GET BY WITH A LITTLE HELP FROM YOUR FANS!

TBA.0326.15Every brand builder faces no-sayers. Some of them may have your best interests at heart, but others may not see the opportunity. How do you know who to listen to?

We were honored to be guest speakers last week at the University of North Carolina at Asheville. After our major addresses, we worked one-on-one with seven students of entrepreneurship. They asked many interesting questions, one of which was, “How do you get by the no-sayers?”

Our advice was to consider the source. Are the no-sayers people you respect? Do they produce a quality product or service? Do they stand for more than their goods and services? Do they compensate their people fairly? Have they been successful? If so, was it in your industry? Did they understand the need your product satisfies?

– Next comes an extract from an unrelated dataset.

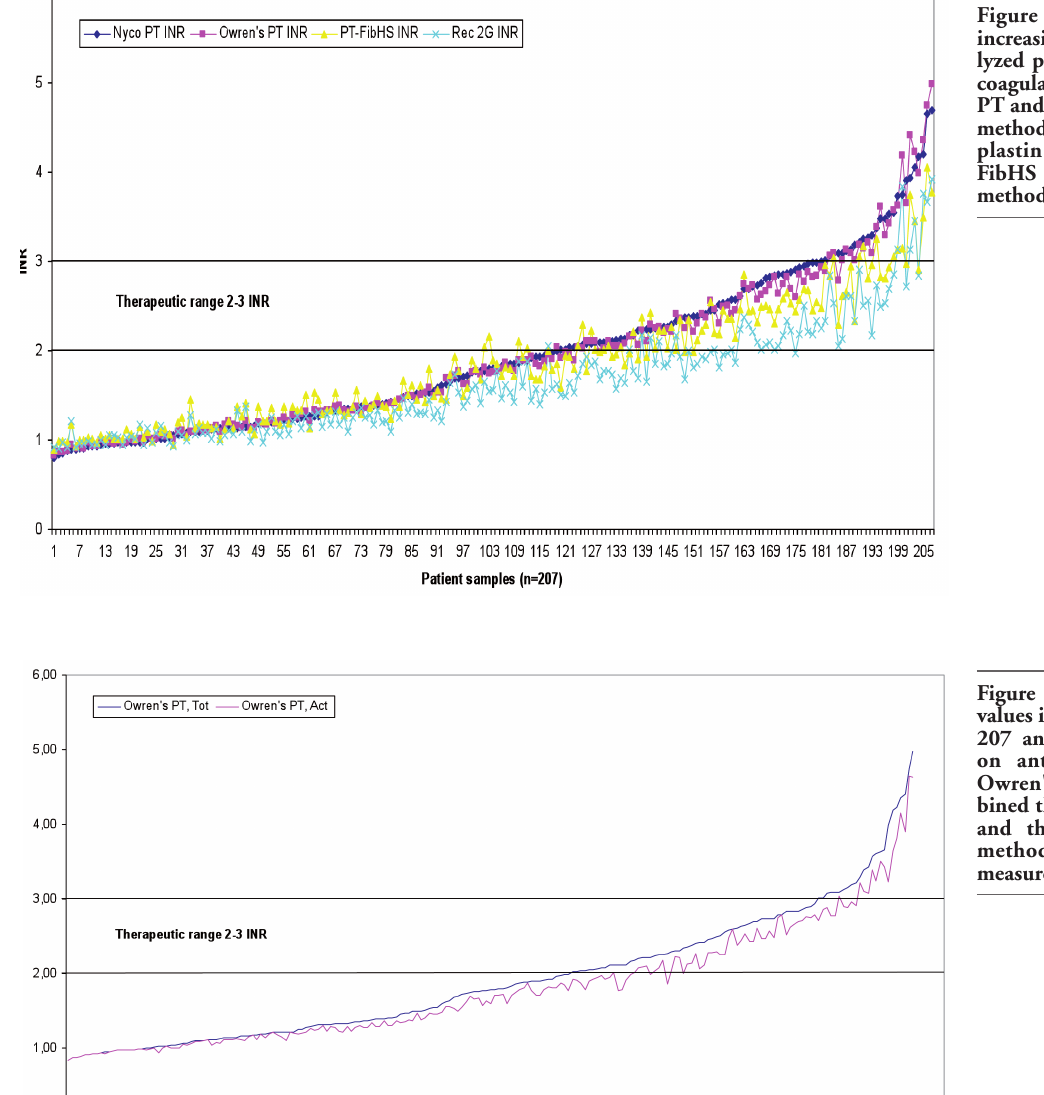
Figure 1. INR values in increasing order from 207 ana- lyzed patient samples on anti- coagulation therapy. Nycotest PT and Owren's PT are Owren methods (combined thrombo- plastin reagent), and PT- FibHS and Rec 2G are Quick methods.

If you can answer yes to all these questions, then maybe you should listen to these folks. Find out why they feel your idea won’t work. Constructive no-sayers can tell you about the real roadblocks you have to circumvent to avoid costly consequences. Consider going back to the drawing board and make revisions using their input. Then ask them for their advice again and see what they say.

If the no-sayers are folks whose businesses are unprogressive, who practice old school policies that treat labor as a commodity or abuse the environment, and whose products are losing relevance, perhaps you should realize that for them there is just one way to do it: the old way that may have worked for them for decades. They may be overly resistant to change if, for no better reason, it has never been done before, or worse, it threatens them! Perhaps they have lost sight of the changing needs of the market and are trying to keep the old establishment, upon which they depend, alive.

We certainly ran into this latter group when we started to build Barefoot Wines. We were told “no” at every turn. Many of the “no’s” actually helped us to understand the complexity of what we were attempting. Some of our original ideas were unattainable or outside of compliance. Some of the reasons we heard were like a diagnosis: we were afraid of what we might hear, but once we knew, we knew what we could do about it. In many ways the no-sayers helped us build a winning strategy.

So how did we keep from being discouraged? How did “we keep on keepin’ on,” as they say? We always went back to the yes-sayers and asked them to tell us again why they thought we would be a success and why they thought there was a demand for our product. And tell us again why they loved it. We went back to the folks who were having success with our brand and studied why they were successful. We then applied those techniques in more markets and took those successes to the no-sayers whom we respected.

What’s funny is that you would be hard pressed today to find anyone who will admit to pooh-poohing Barefoot Wine, who said it was a joke, or a novelty not to be taken seriously. They told us that if you put a foot on the label, nobody would buy it. They said being a non-vintage blend was a non-starter. We considered the source: snobby wine producers who at the time, had alienated the majority of folks who just wanted approachable, affordable and accessible wines for everyday enjoyment.

We got by with a little help from our fans!